[Records to use — start]

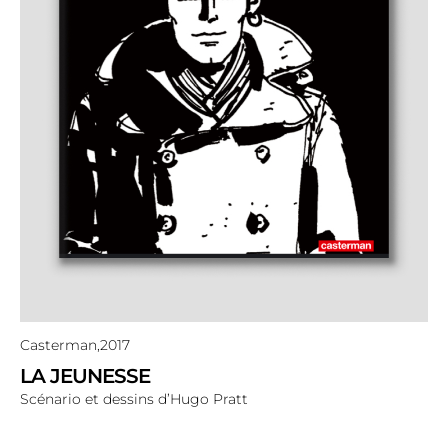
Casterman,
2017
LA JEUNESSE
Scénario et dessins d’Hugo Pratt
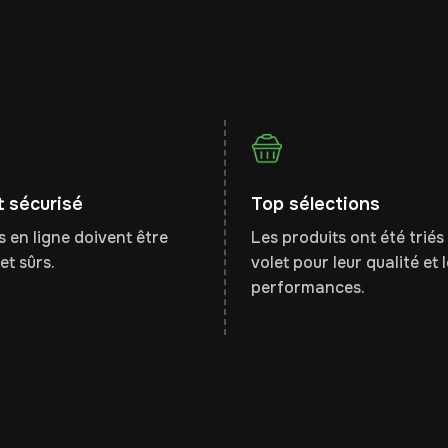
 sécurisé
Top sélections
 en ligne doivent être
Les produits ont été triés 
et sûrs.
volet pour leur qualité et 
performances.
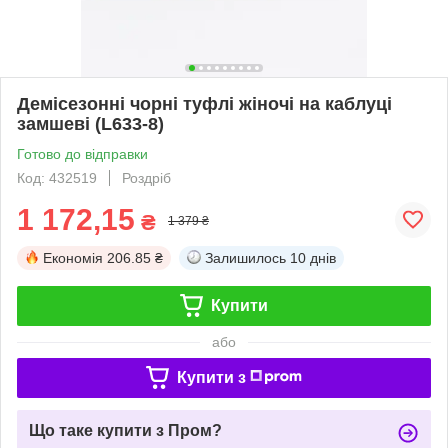
Демісезонні чорні туфлі жіночі на каблуці
замшеві (L633-8)
Готово до відправки
Код: 432519
Роздріб
1 172,15
₴
1 379 ₴
Економія
206.85 ₴
Залишилось
10 днів
Купити
або
Купити з
Що таке купити з Пром?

[Records to use — finish]

▶ Exercise brief:
Rewrite all of the data above with "Готово до відправки" replaced by "В наявності" and everything else unchanged. Leave out the pictures.

▶ Task response:
Casterman,
2017
LA JEUNESSE
Scénario et dessins d’Hugo Pratt
 sécurisé
Top sélections
 en ligne doivent être
Les produits ont été triés 
et sûrs.
volet pour leur qualité et 
performances.
Демісезонні чорні туфлі жіночі на каблуці
замшеві (L633-8)
В наявності
Код: 432519
Роздріб
1 172,15
₴
1 379 ₴
Економія
206.85 ₴
Залишилось
10 днів
Купити
або
Купити з
Що таке купити з Пром?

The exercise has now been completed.